Render every line of all the records below as a JSON list of strings, one string per line, leaving out blank lines.
▶
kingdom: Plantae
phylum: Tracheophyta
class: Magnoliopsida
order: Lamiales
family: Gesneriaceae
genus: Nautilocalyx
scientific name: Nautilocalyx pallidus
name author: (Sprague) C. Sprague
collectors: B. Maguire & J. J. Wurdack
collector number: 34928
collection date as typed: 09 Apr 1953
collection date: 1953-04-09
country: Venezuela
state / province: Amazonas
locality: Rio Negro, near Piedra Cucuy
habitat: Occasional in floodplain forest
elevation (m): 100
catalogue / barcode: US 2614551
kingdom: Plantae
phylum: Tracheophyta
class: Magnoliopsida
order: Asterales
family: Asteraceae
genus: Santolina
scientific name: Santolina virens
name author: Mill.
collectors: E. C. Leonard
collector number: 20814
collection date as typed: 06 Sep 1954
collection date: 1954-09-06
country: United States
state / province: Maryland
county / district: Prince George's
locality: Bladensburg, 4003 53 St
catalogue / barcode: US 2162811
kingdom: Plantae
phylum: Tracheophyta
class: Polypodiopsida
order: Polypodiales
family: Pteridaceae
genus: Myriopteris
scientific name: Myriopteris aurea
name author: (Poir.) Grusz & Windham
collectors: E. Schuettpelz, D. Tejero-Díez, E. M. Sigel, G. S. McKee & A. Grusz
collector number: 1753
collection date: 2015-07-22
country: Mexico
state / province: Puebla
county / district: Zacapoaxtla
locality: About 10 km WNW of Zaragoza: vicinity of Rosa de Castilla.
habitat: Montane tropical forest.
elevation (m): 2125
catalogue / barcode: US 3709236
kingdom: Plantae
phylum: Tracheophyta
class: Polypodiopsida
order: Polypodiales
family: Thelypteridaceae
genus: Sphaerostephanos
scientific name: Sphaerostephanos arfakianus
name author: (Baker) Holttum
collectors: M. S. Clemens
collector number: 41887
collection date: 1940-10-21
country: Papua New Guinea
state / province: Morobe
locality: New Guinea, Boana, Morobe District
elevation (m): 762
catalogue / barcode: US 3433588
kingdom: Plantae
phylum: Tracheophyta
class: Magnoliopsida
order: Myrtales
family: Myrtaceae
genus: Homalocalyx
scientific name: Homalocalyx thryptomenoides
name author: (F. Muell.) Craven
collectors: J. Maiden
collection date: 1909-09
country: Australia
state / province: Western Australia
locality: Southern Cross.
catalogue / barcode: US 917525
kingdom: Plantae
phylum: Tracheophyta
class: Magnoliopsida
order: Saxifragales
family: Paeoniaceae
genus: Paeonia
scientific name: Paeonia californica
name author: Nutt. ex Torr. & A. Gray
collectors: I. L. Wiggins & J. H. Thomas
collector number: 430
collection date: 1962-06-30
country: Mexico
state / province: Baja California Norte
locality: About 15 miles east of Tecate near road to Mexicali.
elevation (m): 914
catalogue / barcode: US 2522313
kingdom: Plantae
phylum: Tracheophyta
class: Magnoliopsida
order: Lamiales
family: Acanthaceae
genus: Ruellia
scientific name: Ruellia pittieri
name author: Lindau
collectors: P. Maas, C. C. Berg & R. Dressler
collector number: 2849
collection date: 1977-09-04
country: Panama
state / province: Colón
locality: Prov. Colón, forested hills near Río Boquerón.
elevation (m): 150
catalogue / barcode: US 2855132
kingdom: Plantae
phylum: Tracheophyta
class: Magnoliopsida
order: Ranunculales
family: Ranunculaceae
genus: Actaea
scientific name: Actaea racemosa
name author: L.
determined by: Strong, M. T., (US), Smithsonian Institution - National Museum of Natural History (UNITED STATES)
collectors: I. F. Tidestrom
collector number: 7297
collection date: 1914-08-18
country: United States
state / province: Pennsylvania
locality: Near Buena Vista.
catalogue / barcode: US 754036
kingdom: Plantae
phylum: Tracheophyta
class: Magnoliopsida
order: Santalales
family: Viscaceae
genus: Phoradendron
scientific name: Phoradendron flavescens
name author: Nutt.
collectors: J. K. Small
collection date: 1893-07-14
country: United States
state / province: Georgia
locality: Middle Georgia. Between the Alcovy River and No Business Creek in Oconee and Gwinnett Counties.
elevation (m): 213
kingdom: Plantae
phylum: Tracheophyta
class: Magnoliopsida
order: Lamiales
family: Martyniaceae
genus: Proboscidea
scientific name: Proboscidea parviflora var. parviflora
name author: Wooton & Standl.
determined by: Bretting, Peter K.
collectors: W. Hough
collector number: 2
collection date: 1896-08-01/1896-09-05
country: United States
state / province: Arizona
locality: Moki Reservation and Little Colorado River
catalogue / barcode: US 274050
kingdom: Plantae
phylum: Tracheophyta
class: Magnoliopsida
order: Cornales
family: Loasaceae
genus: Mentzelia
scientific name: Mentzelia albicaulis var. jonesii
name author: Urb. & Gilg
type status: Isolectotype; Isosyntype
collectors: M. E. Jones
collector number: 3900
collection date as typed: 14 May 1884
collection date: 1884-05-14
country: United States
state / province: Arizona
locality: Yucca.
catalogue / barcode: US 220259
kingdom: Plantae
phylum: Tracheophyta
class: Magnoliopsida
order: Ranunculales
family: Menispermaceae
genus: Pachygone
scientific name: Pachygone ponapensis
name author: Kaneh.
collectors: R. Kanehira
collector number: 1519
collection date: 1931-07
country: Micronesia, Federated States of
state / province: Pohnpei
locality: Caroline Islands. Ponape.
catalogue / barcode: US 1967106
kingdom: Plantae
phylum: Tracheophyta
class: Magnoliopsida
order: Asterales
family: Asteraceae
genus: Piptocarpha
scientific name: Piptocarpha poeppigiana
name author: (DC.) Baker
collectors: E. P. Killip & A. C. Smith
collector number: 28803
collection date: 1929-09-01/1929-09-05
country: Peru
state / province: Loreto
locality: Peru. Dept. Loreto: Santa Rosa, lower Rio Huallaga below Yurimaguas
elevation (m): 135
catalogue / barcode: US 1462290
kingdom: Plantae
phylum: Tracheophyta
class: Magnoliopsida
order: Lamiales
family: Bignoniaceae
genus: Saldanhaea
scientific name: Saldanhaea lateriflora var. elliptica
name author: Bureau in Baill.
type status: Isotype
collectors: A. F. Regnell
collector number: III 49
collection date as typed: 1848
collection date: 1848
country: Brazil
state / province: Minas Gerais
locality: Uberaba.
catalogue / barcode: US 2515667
◀
◆ **Complete output**:
[
  "kingdom: Plantae",
  "phylum: Tracheophyta",
  "class: Magnoliopsida",
  "order: Lamiales",
  "family: Gesneriaceae",
  "genus: Nautilocalyx",
  "scientific name: Nautilocalyx pallidus",
  "name author: (Sprague) C. Sprague",
  "collectors: B. Maguire & J. J. Wurdack",
  "collector number: 34928",
  "collection date as typed: 09 Apr 1953",
  "collection date: 1953-04-09",
  "country: Venezuela",
  "state / province: Amazonas",
  "locality: Rio Negro, near Piedra Cucuy",
  "habitat: Occasional in floodplain forest",
  "elevation (m): 100",
  "catalogue / barcode: US 2614551",
  "kingdom: Plantae",
  "phylum: Tracheophyta",
  "class: Magnoliopsida",
  "order: Asterales",
  "family: Asteraceae",
  "genus: Santolina",
  "scientific name: Santolina virens",
  "name author: Mill.",
  "collectors: E. C. Leonard",
  "collector number: 20814",
  "collection date as typed: 06 Sep 1954",
  "collection date: 1954-09-06",
  "country: United States",
  "state / province: Maryland",
  "county / district: Prince George's",
  "locality: Bladensburg, 4003 53 St",
  "catalogue / barcode: US 2162811",
  "kingdom: Plantae",
  "phylum: Tracheophyta",
  "class: Polypodiopsida",
  "order: Polypodiales",
  "family: Pteridaceae",
  "genus: Myriopteris",
  "scientific name: Myriopteris aurea",
  "name author: (Poir.) Grusz & Windham",
  "collectors: E. Schuettpelz, D. Tejero-Díez, E. M. Sigel, G. S. McKee & A. Grusz",
  "collector number: 1753",
  "collection date: 2015-07-22",
  "country: Mexico",
  "state / province: Puebla",
  "county / district: Zacapoaxtla",
  "locality: About 10 km WNW of Zaragoza: vicinity of Rosa de Castilla.",
  "habitat: Montane tropical forest.",
  "elevation (m): 2125",
  "catalogue / barcode: US 3709236",
  "kingdom: Plantae",
  "phylum: Tracheophyta",
  "class: Polypodiopsida",
  "order: Polypodiales",
  "family: Thelypteridaceae",
  "genus: Sphaerostephanos",
  "scientific name: Sphaerostephanos arfakianus",
  "name author: (Baker) Holttum",
  "collectors: M. S. Clemens",
  "collector number: 41887",
  "collection date: 1940-10-21",
  "country: Papua New Guinea",
  "state / province: Morobe",
  "locality: New Guinea, Boana, Morobe District",
  "elevation (m): 762",
  "catalogue / barcode: US 3433588",
  "kingdom: Plantae",
  "phylum: Tracheophyta",
  "class: Magnoliopsida",
  "order: Myrtales",
  "family: Myrtaceae",
  "genus: Homalocalyx",
  "scientific name: Homalocalyx thryptomenoides",
  "name author: (F. Muell.) Craven",
  "collectors: J. Maiden",
  "collection date: 1909-09",
  "country: Australia",
  "state / province: Western Australia",
  "locality: Southern Cross.",
  "catalogue / barcode: US 917525",
  "kingdom: Plantae",
  "phylum: Tracheophyta",
  "class: Magnoliopsida",
  "order: Saxifragales",
  "family: Paeoniaceae",
  "genus: Paeonia",
  "scientific name: Paeonia californica",
  "name author: Nutt. ex Torr. & A. Gray",
  "collectors: I. L. Wiggins & J. H. Thomas",
  "collector number: 430",
  "collection date: 1962-06-30",
  "country: Mexico",
  "state / province: Baja California Norte",
  "locality: About 15 miles east of Tecate near road to Mexicali.",
  "elevation (m): 914",
  "catalogue / barcode: US 2522313",
  "kingdom: Plantae",
  "phylum: Tracheophyta",
  "class: Magnoliopsida",
  "order: Lamiales",
  "family: Acanthaceae",
  "genus: Ruellia",
  "scientific name: Ruellia pittieri",
  "name author: Lindau",
  "collectors: P. Maas, C. C. Berg & R. Dressler",
  "collector number: 2849",
  "collection date: 1977-09-04",
  "country: Panama",
  "state / province: Colón",
  "locality: Prov. Colón, forested hills near Río Boquerón.",
  "elevation (m): 150",
  "catalogue / barcode: US 2855132",
  "kingdom: Plantae",
  "phylum: Tracheophyta",
  "class: Magnoliopsida",
  "order: Ranunculales",
  "family: Ranunculaceae",
  "genus: Actaea",
  "scientific name: Actaea racemosa",
  "name author: L.",
  "determined by: Strong, M. T., (US), Smithsonian Institution - National Museum of Natural History (UNITED STATES)",
  "collectors: I. F. Tidestrom",
  "collector number: 7297",
  "collection date: 1914-08-18",
  "country: United States",
  "state / province: Pennsylvania",
  "locality: Near Buena Vista.",
  "catalogue / barcode: US 754036",
  "kingdom: Plantae",
  "phylum: Tracheophyta",
  "class: Magnoliopsida",
  "order: Santalales",
  "family: Viscaceae",
  "genus: Phoradendron",
  "scientific name: Phoradendron flavescens",
  "name author: Nutt.",
  "collectors: J. K. Small",
  "collection date: 1893-07-14",
  "country: United States",
  "state / province: Georgia",
  "locality: Middle Georgia. Between the Alcovy River and No Business Creek in Oconee and Gwinnett Counties.",
  "elevation (m): 213",
  "kingdom: Plantae",
  "phylum: Tracheophyta",
  "class: Magnoliopsida",
  "order: Lamiales",
  "family: Martyniaceae",
  "genus: Proboscidea",
  "scientific name: Proboscidea parviflora var. parviflora",
  "name author: Wooton & Standl.",
  "determined by: Bretting, Peter K.",
  "collectors: W. Hough",
  "collector number: 2",
  "collection date: 1896-08-01/1896-09-05",
  "country: United States",
  "state / province: Arizona",
  "locality: Moki Reservation and Little Colorado River",
  "catalogue / barcode: US 274050",
  "kingdom: Plantae",
  "phylum: Tracheophyta",
  "class: Magnoliopsida",
  "order: Cornales",
  "family: Loasaceae",
  "genus: Mentzelia",
  "scientific name: Mentzelia albicaulis var. jonesii",
  "name author: Urb. & Gilg",
  "type status: Isolectotype; Isosyntype",
  "collectors: M. E. Jones",
  "collector number: 3900",
  "collection date as typed: 14 May 1884",
  "collection date: 1884-05-14",
  "country: United States",
  "state / province: Arizona",
  "locality: Yucca.",
  "catalogue / barcode: US 220259",
  "kingdom: Plantae",
  "phylum: Tracheophyta",
  "class: Magnoliopsida",
  "order: Ranunculales",
  "family: Menispermaceae",
  "genus: Pachygone",
  "scientific name: Pachygone ponapensis",
  "name author: Kaneh.",
  "collectors: R. Kanehira",
  "collector number: 1519",
  "collection date: 1931-07",
  "country: Micronesia, Federated States of",
  "state / province: Pohnpei",
  "locality: Caroline Islands. Ponape.",
  "catalogue / barcode: US 1967106",
  "kingdom: Plantae",
  "phylum: Tracheophyta",
  "class: Magnoliopsida",
  "order: Asterales",
  "family: Asteraceae",
  "genus: Piptocarpha",
  "scientific name: Piptocarpha poeppigiana",
  "name author: (DC.) Baker",
  "collectors: E. P. Killip & A. C. Smith",
  "collector number: 28803",
  "collection date: 1929-09-01/1929-09-05",
  "country: Peru",
  "state / province: Loreto",
  "locality: Peru. Dept. Loreto: Santa Rosa, lower Rio Huallaga below Yurimaguas",
  "elevation (m): 135",
  "catalogue / barcode: US 1462290",
  "kingdom: Plantae",
  "phylum: Tracheophyta",
  "class: Magnoliopsida",
  "order: Lamiales",
  "family: Bignoniaceae",
  "genus: Saldanhaea",
  "scientific name: Saldanhaea lateriflora var. elliptica",
  "name author: Bureau in Baill.",
  "type status: Isotype",
  "collectors: A. F. Regnell",
  "collector number: III 49",
  "collection date as typed: 1848",
  "collection date: 1848",
  "country: Brazil",
  "state / province: Minas Gerais",
  "locality: Uberaba.",
  "catalogue / barcode: US 2515667"
]